With an additional 10% tariff on certain Chinese goods expected to take effect by December 15, industry experts offer tips on how distributors can best communicate and pass price increases along to their customers.
Earlier this month, following unsuccessful negotiations with China, President Trump announced via Twitter that he plans to levy an additional 10% tariff on certain imports from China beginning on September 1, and on others (including many consumer electronics as well as LED fixtures/lighting products and components) on December 15th. With this latest round of tariffs, all imported goods from China, with very few exceptions, will have tariffs levied against them. In retaliation for announcing additional tariffs, the Chinese government further devalued their currency in relation to the U.S. dollar, prompting the U.S. Treasury Department to officially label China as “a currency manipulator.”
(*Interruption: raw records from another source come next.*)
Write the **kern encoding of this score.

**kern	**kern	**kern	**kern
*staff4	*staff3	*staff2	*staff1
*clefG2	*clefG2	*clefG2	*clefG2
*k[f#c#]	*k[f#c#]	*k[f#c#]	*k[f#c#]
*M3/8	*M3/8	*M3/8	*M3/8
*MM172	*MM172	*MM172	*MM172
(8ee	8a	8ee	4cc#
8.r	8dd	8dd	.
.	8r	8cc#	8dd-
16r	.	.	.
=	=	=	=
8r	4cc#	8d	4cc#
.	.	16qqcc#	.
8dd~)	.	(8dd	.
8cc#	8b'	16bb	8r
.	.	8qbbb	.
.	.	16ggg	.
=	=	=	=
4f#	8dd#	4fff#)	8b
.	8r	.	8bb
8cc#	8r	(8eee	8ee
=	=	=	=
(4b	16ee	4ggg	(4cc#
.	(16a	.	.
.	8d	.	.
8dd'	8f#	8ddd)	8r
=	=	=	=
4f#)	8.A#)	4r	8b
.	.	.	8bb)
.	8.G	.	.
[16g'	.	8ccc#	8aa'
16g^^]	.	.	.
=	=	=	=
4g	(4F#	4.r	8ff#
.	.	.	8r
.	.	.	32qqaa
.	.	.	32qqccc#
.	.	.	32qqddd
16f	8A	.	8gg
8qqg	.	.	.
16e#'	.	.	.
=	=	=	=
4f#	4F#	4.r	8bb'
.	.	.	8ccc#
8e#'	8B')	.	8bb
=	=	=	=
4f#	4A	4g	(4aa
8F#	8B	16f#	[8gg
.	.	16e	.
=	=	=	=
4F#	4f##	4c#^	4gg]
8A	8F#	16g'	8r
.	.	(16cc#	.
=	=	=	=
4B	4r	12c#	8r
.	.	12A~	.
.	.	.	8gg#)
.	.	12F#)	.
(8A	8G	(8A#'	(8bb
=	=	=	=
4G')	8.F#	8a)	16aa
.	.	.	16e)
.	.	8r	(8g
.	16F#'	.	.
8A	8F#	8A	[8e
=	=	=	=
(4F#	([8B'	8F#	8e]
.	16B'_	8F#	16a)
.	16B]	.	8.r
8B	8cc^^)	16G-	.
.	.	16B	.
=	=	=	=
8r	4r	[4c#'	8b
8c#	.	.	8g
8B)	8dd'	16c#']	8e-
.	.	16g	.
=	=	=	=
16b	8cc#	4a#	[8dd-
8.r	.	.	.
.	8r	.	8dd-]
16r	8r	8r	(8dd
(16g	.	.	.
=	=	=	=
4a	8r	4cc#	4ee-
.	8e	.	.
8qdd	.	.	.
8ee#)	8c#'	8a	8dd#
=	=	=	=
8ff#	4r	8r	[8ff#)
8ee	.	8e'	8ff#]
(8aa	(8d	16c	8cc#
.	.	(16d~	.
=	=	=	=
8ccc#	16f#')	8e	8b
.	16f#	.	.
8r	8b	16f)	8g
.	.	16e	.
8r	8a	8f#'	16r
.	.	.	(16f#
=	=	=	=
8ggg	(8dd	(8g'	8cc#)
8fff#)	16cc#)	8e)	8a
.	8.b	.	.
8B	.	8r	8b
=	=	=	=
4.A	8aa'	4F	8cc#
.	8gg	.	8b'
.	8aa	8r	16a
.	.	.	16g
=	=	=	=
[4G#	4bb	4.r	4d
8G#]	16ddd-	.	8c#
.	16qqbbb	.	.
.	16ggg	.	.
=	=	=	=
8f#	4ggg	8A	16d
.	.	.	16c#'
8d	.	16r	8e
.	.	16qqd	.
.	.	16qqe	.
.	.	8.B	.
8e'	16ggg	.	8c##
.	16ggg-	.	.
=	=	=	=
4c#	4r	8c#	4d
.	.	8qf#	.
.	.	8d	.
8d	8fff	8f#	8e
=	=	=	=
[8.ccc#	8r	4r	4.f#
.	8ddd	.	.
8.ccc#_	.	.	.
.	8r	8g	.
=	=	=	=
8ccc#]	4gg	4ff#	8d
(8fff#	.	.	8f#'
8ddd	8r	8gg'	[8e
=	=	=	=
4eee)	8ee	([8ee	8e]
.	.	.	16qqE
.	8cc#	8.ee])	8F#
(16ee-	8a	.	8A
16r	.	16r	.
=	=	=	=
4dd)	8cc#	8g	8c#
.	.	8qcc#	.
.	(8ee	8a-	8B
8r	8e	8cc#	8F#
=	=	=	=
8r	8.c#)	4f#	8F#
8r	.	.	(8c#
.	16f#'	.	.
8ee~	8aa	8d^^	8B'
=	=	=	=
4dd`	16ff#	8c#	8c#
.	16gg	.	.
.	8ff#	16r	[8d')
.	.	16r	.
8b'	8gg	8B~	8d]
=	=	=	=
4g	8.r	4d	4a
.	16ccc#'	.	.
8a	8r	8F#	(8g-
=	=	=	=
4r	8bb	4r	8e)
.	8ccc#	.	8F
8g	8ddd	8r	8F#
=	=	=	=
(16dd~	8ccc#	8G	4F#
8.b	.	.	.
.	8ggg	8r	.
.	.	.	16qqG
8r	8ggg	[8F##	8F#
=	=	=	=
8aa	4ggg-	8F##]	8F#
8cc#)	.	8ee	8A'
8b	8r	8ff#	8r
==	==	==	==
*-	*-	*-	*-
According to Alex Ayers, executive director of the Washington, D.C-based Family Business Coalition, “this escalates our trade war with China to the highest level of tension we’ve seen so far and it’s now far more likely that we’ll see this trade dispute continue into 2020, where it will become an election issue.”
Even before the announcement of additional tariffs, Ayers said that the impact of previous tariffs on Chinese imports has been very visible. Among other outcomes, “China has fallen from our nation’s largest source of goods to our third largest, behind Mexico and Canada,” he said. “These additional tariffs — mostly on consumer goods such as cell phones and other electronics — could further decrease imports,” Ayers predicted, noting that it’s unlikely that manufacturing will return to the U.S. as President Trump wants.
Tips for the Trade
As the Chinese tariff saga continues to play out and impact everyone from manufacturers to end-users, so does the need for distributors to ultimately pass on the inevitable price increases to their customers. While communicating and executing price increases is never easy and can often ruffle many a feather, there are proven ways to approach it that can help achieve the objective without jeopardizing customer relationships.
Following, industry experts Aki Merced, sales and marketing guru and B2B author with Handle.com, a leading provider of construction payment software, and Gerry O’Brion, founder of What Big Brands Know, share their top tips for successfully communicating and passing on a price increase:
- Be Direct — “Telling customers about a price increase is always difficult, but you can cushion the ‘pain’ by being direct,” Merced shared. “Sending a letter — preferably before the price increase kicks in — is the best way. Lay down the context by being up-front about the new tariffs and including a link or two to the government announcement. Also, let customers know that you’ve made the effort internally to ensure that they’re protected from a sudden price spike so that you don’t sound like you’re just directly passing on the tariffs to them.”
- Offer Compassion, But No Apologies – “While you want to show compassion, don’t apologize for the increases, as that will signal that you’re somehow responsible for the increase and/or that you chose to increase prices (as opposed to having to increase them),” Merced advised. “Designate someone internally who can talk to the customers who will call about the increases and make sure that they’re prepared to address questions and concerns.”
- Follow Up – When dealing with B2B clients (vs. retail consumers), Merced recommends following up with a call or physical visit right after sending the letter. “Consider making the visit to your best customers before sending out the letter, as it will give you the opportunity to be there when the customer ‘airs out’ their concerns regarding the increase,” she said. “Be prepared to share the steps you’ve taken to protect them and avoid a larger increase; for example, by telling them that you frontloaded orders from manufacturers as much as you were able to, allowing you to limit or delay the increase to give them more time to prepare. Shift some of the responsibility here by saying that order volume was limited in anticipation of the impending tariffs, and so on,” she suggested.
- Leverage Liquidity – “If you indeed have the inventory, you can use this opportunity to get some liquidity by offering original prices for orders paid in cash for a very limited time,” shared Merced of a strategy that’s particularly applicable to customers who have historically enjoyed longer payment terms.
- Prepare for the Pushback – “It will come,” Merced confirmed, “but be firm in your reasoning and don’t flip flop about the prices. If you’re running a pre-increase promotion, make sure that you stick to your guns and emphasize that you’re simply not able to offer the products at the same price after the promotion period because of external reasons (the tariff increase, manufacturer-side price increases, etc.).
- Be Honest and Transparent – “The impact of tariffs is no surprise to anyone; the businesses you serve know that the impact is going to come at some point,” O’Brion said. “Key strategies will be honesty, transparency, communication, and partnership. We’re all in this together, so don’t get political or take sides on whether the tariff situation is good or bad – it just is,” he said. “Tell your customers what you’re doing today and what you’ll be doing in the future as the situation continues to play out.”